Begin GIVEN RECORDS

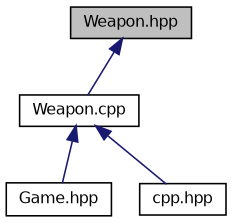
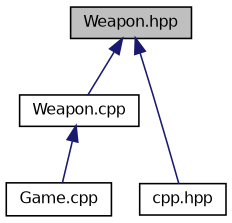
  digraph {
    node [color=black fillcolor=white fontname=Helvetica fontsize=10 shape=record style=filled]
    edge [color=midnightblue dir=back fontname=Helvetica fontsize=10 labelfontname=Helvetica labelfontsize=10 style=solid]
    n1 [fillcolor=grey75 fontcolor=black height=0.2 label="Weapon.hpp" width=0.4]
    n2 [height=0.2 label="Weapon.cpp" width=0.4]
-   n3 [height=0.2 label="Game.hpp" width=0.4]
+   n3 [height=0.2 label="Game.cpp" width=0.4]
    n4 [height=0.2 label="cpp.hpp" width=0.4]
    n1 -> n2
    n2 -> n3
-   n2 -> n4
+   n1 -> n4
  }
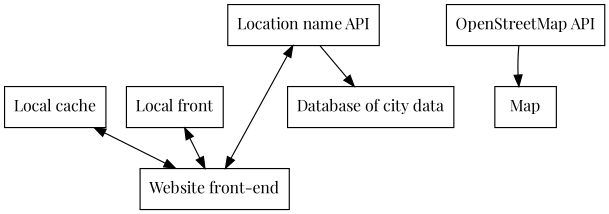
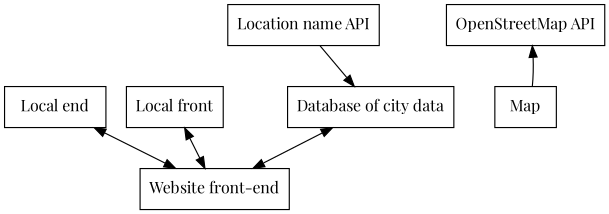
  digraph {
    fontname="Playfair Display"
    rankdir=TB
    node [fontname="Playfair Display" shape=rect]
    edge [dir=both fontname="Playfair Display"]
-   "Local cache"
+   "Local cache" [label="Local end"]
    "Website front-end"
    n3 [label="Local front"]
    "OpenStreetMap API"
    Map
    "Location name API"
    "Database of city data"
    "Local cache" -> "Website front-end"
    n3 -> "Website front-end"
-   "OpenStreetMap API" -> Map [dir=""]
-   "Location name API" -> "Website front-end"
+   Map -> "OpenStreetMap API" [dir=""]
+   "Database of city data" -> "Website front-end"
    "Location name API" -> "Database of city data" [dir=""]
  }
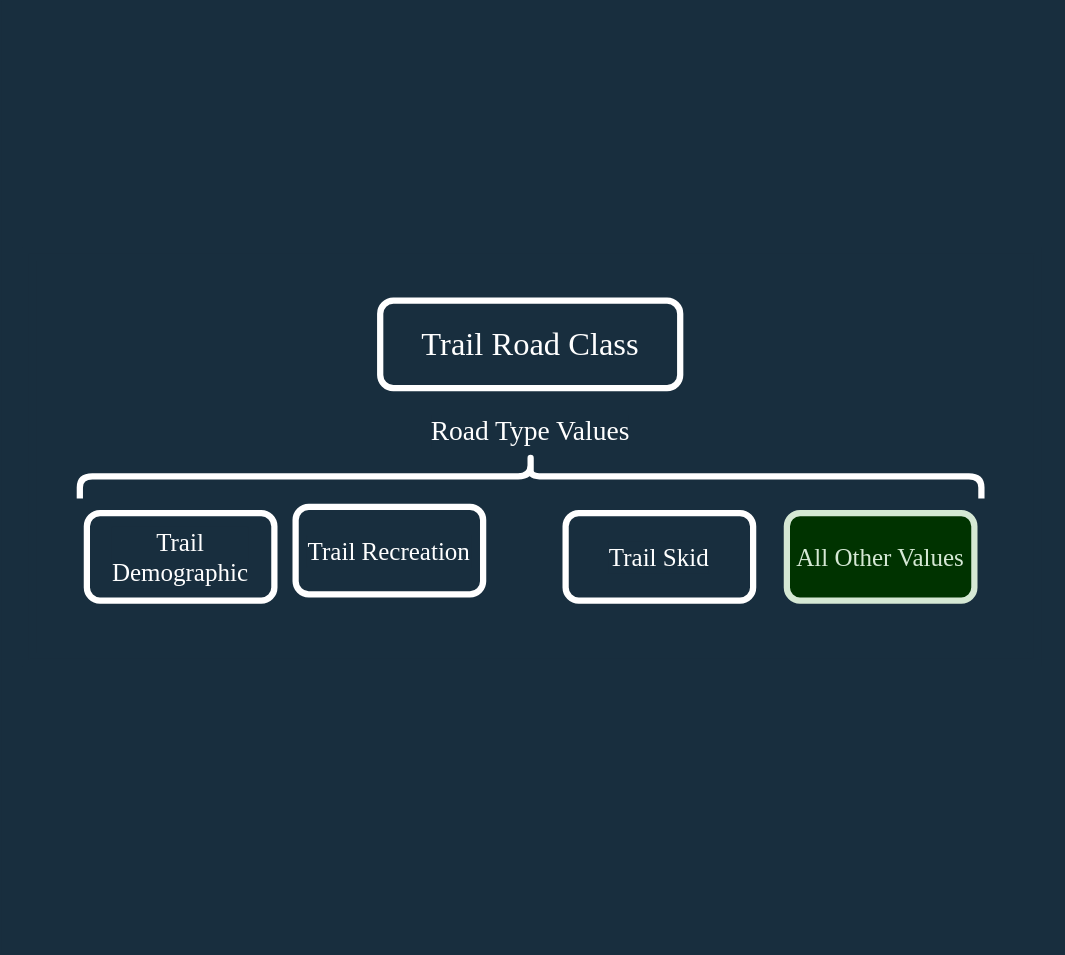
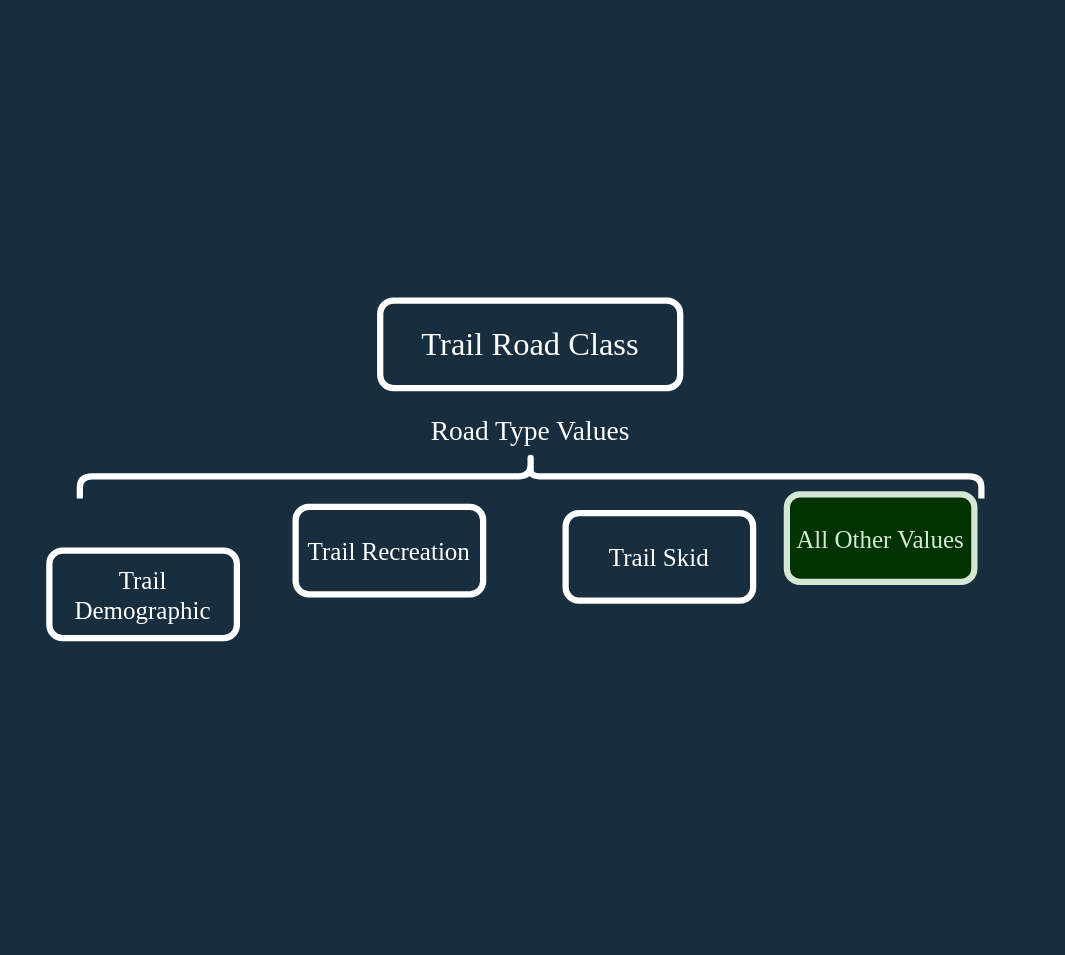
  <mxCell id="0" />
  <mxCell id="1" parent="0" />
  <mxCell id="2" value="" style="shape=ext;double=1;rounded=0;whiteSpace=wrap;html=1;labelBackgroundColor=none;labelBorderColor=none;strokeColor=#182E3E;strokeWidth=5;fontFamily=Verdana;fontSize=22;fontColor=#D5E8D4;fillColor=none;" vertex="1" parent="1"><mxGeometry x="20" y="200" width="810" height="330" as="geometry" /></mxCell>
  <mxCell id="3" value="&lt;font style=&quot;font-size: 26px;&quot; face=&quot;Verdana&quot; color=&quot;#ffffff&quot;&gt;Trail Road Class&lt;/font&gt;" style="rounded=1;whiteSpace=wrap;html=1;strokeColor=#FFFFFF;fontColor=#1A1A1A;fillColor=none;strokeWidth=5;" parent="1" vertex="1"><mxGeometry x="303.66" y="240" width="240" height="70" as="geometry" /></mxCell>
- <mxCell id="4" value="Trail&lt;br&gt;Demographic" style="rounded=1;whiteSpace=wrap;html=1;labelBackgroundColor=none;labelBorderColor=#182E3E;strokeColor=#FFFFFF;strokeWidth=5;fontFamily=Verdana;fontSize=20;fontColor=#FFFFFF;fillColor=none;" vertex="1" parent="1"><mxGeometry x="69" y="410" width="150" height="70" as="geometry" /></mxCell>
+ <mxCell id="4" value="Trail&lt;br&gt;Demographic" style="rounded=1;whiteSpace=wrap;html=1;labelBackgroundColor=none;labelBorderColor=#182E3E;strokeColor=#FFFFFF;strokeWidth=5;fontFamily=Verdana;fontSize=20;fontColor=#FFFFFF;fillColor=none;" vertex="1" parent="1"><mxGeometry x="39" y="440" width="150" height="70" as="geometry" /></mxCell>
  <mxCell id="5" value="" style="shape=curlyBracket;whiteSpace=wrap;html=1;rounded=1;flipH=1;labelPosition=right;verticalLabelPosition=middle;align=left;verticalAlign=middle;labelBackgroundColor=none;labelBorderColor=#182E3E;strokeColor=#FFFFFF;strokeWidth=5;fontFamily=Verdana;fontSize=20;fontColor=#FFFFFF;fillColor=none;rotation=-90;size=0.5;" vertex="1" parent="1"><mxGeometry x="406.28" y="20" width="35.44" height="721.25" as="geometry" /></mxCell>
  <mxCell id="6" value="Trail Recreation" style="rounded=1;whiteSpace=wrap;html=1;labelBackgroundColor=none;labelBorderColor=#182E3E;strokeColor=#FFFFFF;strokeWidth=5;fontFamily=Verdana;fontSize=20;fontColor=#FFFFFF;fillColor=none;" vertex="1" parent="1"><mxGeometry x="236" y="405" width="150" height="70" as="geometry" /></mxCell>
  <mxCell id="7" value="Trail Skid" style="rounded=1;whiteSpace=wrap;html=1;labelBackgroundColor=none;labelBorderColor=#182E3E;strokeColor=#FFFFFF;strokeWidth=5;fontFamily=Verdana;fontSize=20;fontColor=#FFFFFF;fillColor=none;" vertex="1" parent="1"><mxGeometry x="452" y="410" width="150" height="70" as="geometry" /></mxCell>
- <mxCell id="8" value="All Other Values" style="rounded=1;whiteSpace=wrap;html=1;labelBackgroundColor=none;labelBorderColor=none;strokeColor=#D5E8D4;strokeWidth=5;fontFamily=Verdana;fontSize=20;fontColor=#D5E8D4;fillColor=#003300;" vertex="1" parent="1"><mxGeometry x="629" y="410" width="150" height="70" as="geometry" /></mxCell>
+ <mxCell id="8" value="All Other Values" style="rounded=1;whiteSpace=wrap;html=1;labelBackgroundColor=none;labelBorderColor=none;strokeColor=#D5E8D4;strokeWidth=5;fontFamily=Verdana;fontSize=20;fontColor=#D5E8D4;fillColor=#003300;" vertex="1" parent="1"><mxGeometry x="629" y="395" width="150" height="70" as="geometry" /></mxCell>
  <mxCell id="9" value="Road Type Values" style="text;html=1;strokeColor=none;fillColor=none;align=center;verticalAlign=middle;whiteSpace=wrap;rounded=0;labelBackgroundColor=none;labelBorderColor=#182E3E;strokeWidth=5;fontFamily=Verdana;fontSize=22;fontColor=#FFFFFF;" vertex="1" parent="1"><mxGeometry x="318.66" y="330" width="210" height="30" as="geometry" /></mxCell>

End GIVEN RECORDS

__WHAT TO WORK ON__:
How many of the lines above contain the string "Database"? Case counts. Reply with the number only.

__EXERCISE ANSWER__:
3